24 May 2014 Print

“A step in the right direction”: Astronomers find Sun’s sibling star

Solar sibling HD 162826 can be seen with low-power binoculars near the bright star Vega in the night sky (credit: Ivan Ramirez/Tim Jones/McDonald Observatory)
Source: http://www.kurzweilai.net/astronomers-find-suns-sibling-star

A team of researchers led by astronomer Ivan Ramirez of The University of Texas at Austin has identified the first “sibling” of the sun — a star almost certainly born from the same cloud of gas and dust as our star.

Ramirez’s methods will help astronomers find other solar siblings, which could lead to an understanding of how and where our sun formed, and how our solar system became hospitable for life. The work appears in the June 1 issue of The Astrophysical Journal.
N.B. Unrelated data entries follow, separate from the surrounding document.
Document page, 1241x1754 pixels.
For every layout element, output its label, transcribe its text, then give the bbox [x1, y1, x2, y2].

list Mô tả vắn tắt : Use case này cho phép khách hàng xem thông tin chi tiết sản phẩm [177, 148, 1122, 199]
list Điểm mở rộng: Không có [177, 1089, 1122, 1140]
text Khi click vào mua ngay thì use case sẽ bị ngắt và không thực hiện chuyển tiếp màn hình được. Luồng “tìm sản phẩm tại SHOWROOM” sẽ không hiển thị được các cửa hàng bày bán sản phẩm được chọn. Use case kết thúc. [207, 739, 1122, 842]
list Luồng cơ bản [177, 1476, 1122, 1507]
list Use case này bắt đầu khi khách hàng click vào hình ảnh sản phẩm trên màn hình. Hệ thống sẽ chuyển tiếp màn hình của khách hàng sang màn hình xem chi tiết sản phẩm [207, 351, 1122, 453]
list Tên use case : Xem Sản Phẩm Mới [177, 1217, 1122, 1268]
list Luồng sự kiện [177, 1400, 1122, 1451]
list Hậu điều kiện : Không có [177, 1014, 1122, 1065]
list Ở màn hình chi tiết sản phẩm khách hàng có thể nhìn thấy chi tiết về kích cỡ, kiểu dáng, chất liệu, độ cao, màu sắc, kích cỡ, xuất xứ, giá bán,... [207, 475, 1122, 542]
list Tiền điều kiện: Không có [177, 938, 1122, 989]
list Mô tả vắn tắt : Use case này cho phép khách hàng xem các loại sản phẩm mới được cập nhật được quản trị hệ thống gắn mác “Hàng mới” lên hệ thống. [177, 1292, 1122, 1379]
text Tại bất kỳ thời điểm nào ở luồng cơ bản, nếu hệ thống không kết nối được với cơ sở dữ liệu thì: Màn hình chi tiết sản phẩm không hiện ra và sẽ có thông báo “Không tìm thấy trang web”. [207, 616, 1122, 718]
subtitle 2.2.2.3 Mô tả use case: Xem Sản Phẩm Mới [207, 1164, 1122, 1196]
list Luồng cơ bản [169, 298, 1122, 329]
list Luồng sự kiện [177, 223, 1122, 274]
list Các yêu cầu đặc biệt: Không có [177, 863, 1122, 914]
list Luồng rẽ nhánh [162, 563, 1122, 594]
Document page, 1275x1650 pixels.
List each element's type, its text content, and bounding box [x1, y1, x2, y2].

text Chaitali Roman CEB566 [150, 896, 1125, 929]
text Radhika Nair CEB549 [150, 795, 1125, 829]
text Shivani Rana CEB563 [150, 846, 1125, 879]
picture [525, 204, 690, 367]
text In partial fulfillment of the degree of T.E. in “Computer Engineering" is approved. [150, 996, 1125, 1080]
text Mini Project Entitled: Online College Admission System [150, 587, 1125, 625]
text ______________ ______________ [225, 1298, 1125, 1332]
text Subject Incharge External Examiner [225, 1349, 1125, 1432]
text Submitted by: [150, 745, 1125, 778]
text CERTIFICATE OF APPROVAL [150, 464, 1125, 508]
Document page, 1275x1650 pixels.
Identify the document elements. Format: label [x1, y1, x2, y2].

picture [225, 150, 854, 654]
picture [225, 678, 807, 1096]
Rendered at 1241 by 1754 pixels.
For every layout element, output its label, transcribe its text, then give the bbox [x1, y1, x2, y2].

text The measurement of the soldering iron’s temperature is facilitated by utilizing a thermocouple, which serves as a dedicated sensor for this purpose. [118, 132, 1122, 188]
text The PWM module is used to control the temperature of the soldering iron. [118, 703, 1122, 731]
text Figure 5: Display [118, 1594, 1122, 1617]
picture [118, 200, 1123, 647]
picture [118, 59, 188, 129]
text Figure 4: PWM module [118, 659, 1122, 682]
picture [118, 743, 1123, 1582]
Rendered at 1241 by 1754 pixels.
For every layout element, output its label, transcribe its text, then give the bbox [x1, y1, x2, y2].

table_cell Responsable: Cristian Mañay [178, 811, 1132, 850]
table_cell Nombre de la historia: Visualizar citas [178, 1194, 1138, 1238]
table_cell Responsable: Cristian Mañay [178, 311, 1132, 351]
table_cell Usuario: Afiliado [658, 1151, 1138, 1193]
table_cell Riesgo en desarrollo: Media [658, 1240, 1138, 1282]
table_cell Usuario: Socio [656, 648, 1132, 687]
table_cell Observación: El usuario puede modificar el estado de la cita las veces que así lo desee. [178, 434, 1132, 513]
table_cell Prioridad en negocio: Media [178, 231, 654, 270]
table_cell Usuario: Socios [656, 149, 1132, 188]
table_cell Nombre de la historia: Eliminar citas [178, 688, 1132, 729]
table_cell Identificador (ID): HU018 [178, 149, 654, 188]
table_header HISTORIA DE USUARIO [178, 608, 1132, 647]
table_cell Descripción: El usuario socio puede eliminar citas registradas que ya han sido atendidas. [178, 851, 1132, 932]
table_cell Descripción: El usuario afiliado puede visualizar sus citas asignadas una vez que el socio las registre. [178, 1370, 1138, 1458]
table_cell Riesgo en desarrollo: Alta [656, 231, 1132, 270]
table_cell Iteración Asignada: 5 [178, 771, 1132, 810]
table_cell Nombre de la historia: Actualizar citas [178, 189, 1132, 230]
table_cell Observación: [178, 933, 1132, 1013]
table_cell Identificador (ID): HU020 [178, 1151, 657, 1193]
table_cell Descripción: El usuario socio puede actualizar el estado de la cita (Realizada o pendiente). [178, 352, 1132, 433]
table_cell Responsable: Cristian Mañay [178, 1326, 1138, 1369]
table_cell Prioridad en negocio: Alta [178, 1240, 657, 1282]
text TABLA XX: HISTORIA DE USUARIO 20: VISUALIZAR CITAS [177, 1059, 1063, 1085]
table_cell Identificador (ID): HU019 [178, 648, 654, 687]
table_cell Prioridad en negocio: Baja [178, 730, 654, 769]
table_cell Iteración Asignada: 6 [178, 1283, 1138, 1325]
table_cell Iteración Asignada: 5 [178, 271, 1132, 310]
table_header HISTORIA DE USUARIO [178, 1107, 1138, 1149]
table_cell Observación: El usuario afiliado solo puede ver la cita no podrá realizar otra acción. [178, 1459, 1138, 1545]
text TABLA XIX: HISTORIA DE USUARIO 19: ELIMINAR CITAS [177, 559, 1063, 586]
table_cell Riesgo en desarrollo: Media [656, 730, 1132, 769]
There is a chance, “small, but not zero,” Ramirez said, that these solar sibling stars could host planets that harbor life. In their earliest days within their birth cluster, he explains, collisions could have knocked chunks off of planets, and these fragments could have traveled between solar systems, and perhaps even may have been responsible for bringing primitive life to Earth. “

So it could be argued that solar siblings are key candidates in the search for extraterrestrial life,” Ramirez said.

The solar sibling his team identified is called HD 162826, a star 15 percent more massive than the sun, located 110 light-years away in the constellation Hercules. The star is not visible to the unaided eye but can be seen with low-power binoculars, not far from the bright star Vega.